Gwent Archives (Welsh: Archifau Gwent) is the local records office and genealogy centre, based in Ebbw Vale, South Wales for the historic county of Monmouthshire. It covers the modern local authority areas of Blaenau Gwent, Caerphilly County Borough, Monmouthshire, Newport and Torfaen.

==Background==
Monmouthshire Record Office was established in 1938 at the Shire Hall in Newport. Following local government reorganisation in 1974, it became the Gwent County Record Office and moved to the newly built County Hall in Cwmbran.
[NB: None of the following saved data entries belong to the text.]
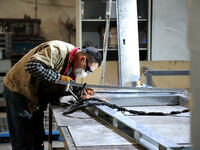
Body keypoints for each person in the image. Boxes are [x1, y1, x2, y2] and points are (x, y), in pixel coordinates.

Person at [3, 40, 102, 150]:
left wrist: (78, 90)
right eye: (87, 70)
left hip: (34, 96)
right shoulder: (57, 50)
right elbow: (32, 66)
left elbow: (63, 82)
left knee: (37, 138)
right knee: (23, 139)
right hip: (18, 90)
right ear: (83, 59)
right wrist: (59, 79)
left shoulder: (72, 63)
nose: (86, 73)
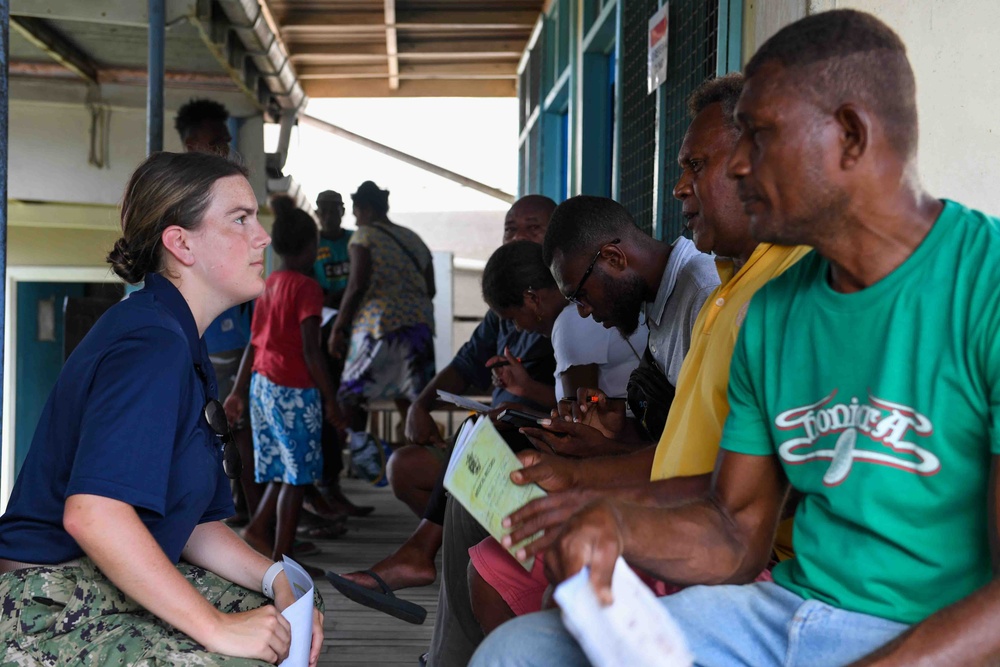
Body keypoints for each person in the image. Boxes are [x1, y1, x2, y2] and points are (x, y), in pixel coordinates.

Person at [471, 9, 1000, 666]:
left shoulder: (986, 285)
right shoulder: (773, 308)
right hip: (785, 611)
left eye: (759, 137)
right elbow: (735, 529)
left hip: (934, 632)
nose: (739, 167)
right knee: (519, 651)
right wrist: (612, 521)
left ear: (851, 135)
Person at [467, 72, 810, 635]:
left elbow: (743, 500)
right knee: (500, 547)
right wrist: (591, 469)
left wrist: (597, 495)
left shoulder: (782, 294)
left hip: (753, 559)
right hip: (699, 520)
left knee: (515, 585)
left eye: (695, 166)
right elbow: (702, 456)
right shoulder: (730, 283)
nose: (678, 187)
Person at [0, 151, 322, 665]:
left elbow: (190, 523)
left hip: (95, 583)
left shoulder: (175, 335)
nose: (262, 237)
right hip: (43, 604)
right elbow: (94, 515)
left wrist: (276, 575)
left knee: (284, 614)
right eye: (240, 219)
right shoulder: (151, 342)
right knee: (234, 654)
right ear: (181, 243)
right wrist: (216, 628)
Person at [428, 197, 720, 666]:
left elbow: (703, 459)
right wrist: (608, 440)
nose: (581, 312)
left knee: (497, 560)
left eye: (579, 295)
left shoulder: (704, 296)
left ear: (612, 258)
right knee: (487, 543)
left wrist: (581, 474)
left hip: (691, 509)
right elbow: (675, 436)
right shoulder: (665, 300)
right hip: (662, 486)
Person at [326, 195, 558, 620]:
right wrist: (420, 403)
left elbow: (584, 402)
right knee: (407, 466)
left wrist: (527, 390)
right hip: (497, 438)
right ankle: (445, 550)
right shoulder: (504, 308)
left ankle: (424, 553)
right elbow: (466, 363)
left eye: (532, 228)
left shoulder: (571, 308)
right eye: (510, 228)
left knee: (481, 442)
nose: (516, 237)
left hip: (530, 447)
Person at [226, 202, 345, 569]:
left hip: (263, 387)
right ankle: (283, 559)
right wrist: (331, 399)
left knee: (282, 469)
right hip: (294, 390)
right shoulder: (307, 288)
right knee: (298, 476)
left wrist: (238, 391)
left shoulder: (269, 284)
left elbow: (254, 342)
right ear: (311, 246)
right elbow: (311, 350)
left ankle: (260, 531)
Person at [175, 98, 260, 523]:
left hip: (230, 333)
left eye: (227, 140)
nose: (225, 147)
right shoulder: (179, 196)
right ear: (192, 145)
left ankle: (244, 512)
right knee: (215, 427)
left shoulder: (224, 190)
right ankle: (234, 515)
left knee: (233, 427)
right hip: (200, 336)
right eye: (216, 141)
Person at [482, 239, 648, 415]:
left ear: (532, 298)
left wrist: (522, 414)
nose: (518, 328)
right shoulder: (577, 312)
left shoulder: (571, 321)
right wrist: (527, 388)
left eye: (513, 318)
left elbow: (582, 424)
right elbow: (584, 403)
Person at [329, 181, 436, 428]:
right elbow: (430, 289)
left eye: (356, 213)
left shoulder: (364, 235)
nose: (355, 221)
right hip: (419, 327)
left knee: (350, 395)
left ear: (366, 209)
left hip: (379, 327)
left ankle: (366, 459)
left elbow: (356, 285)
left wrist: (338, 328)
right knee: (414, 401)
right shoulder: (413, 238)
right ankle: (421, 456)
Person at [310, 188, 373, 518]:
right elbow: (315, 291)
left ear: (344, 210)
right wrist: (341, 297)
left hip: (357, 334)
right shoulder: (313, 244)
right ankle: (328, 486)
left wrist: (341, 298)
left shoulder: (353, 240)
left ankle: (353, 468)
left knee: (355, 402)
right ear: (318, 212)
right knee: (329, 404)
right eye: (325, 209)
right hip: (321, 338)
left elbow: (364, 282)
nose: (331, 214)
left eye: (336, 208)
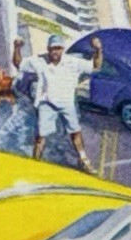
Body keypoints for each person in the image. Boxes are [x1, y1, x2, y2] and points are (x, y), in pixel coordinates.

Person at [13, 32, 101, 173]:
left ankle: (84, 161)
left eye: (58, 48)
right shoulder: (39, 61)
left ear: (62, 49)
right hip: (47, 103)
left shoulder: (72, 62)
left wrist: (98, 50)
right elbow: (19, 64)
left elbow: (95, 66)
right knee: (41, 137)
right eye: (53, 48)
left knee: (75, 133)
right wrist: (17, 47)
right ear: (48, 49)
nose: (55, 52)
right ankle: (34, 165)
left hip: (66, 103)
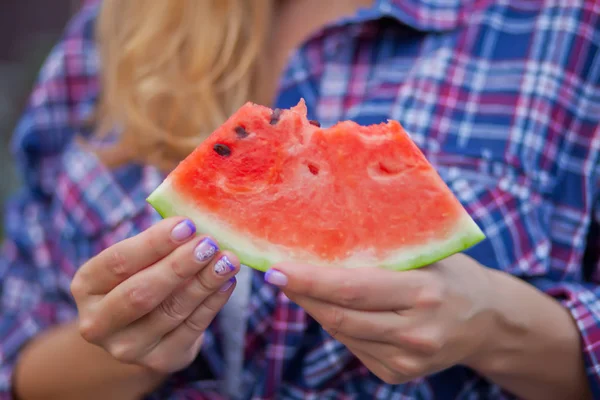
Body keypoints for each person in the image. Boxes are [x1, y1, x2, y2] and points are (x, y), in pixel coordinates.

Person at [1, 0, 599, 398]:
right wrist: (127, 350)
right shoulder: (114, 26)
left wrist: (496, 325)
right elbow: (18, 359)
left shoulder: (571, 25)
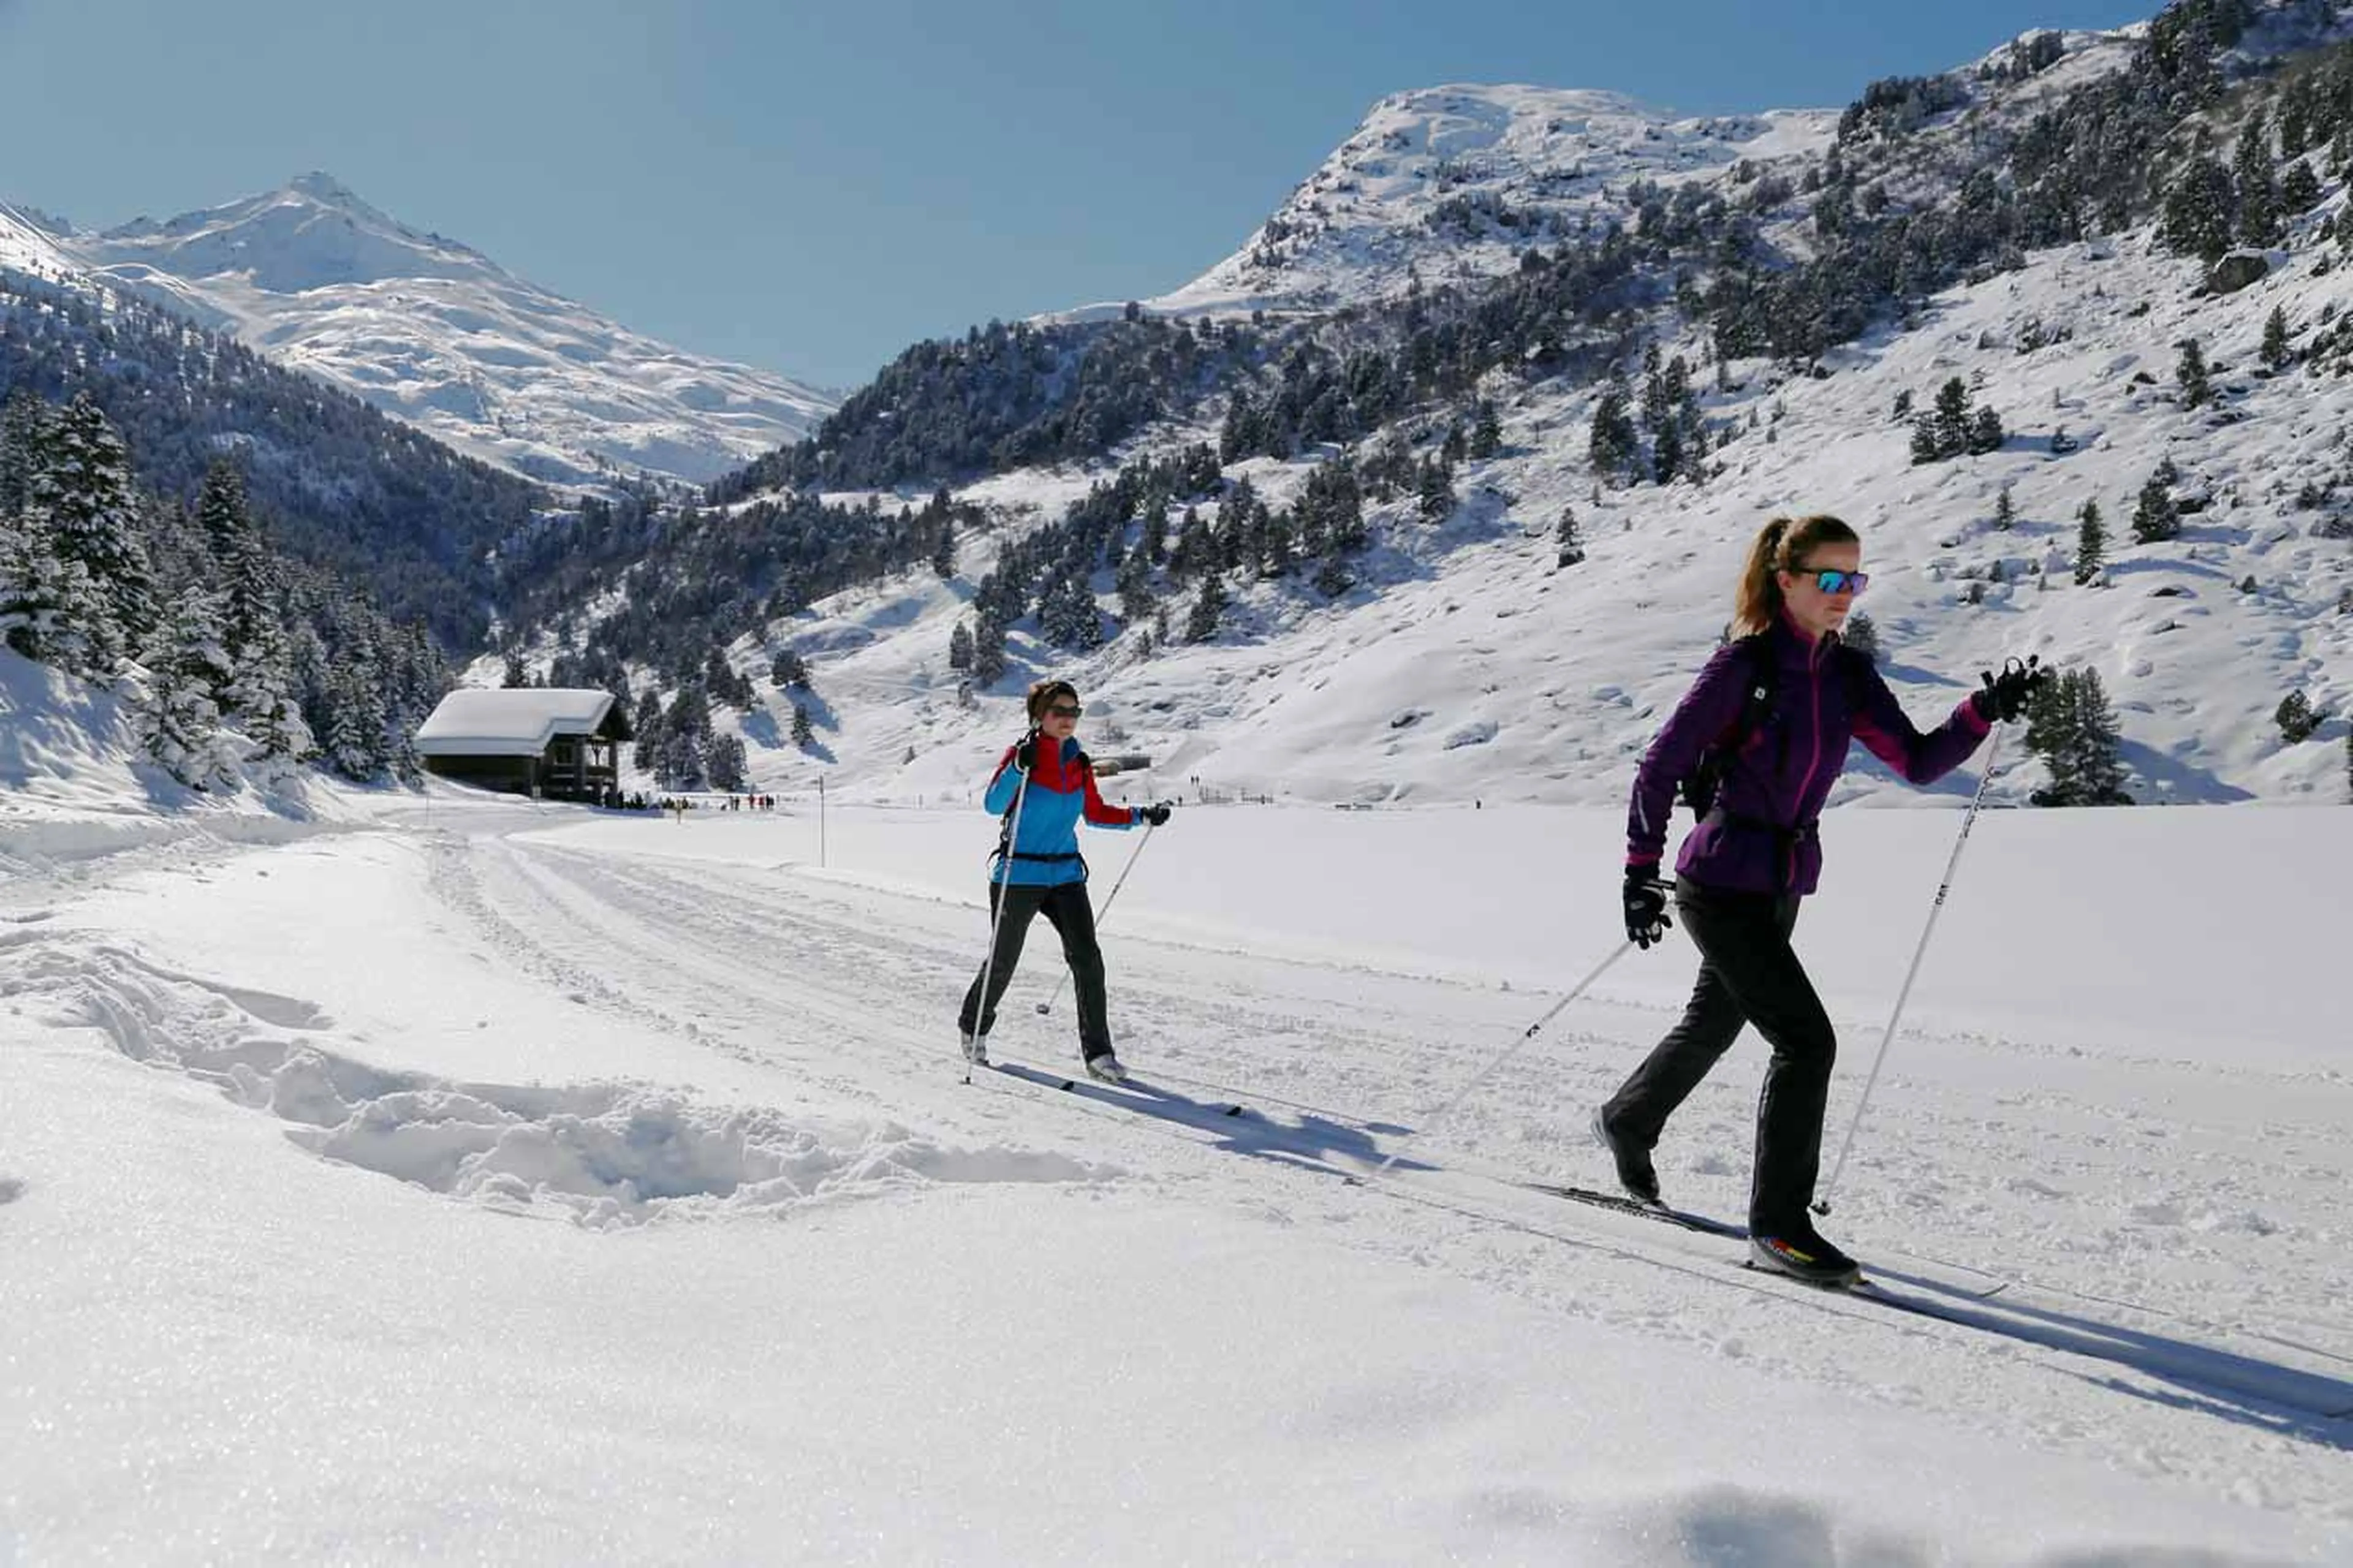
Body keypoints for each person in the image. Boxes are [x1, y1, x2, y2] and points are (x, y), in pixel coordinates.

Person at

In October 2011 the record office moved from Cwmbran to a newly developed site in Ebbw Vale and was renamed Gwent Archives.

==Location==
The Gwent Archives are housed in the Grade II* listed office buildings of Ebbw Vale Steelworks. The red brick building with its tall clock tower was built in 1915/6 for the Ebbw Vale Iron and Steel Company. In 2009 plans were approved for architects Stride Treglown to convert the building into a headquarters for Gwent Record Office, with a new extension, exhibition and educational facilities. The building was finished off with a bilingual poem specially written by the National Poet of Wales, Gillian Clarke, which is partially reproduced on the facade of the new extension.

==Holdings==
Gwent Archives has two main strongrooms with 6 miles (10 km) of shelving, containing records going back as far as the 12th-century. The new wing has a double roof to help keep a stable temperature and environment. The Ebbw Vale Steelworks Archive Trust, a voluntary group which preserves the history of the industry in the area, is also based at the Archives.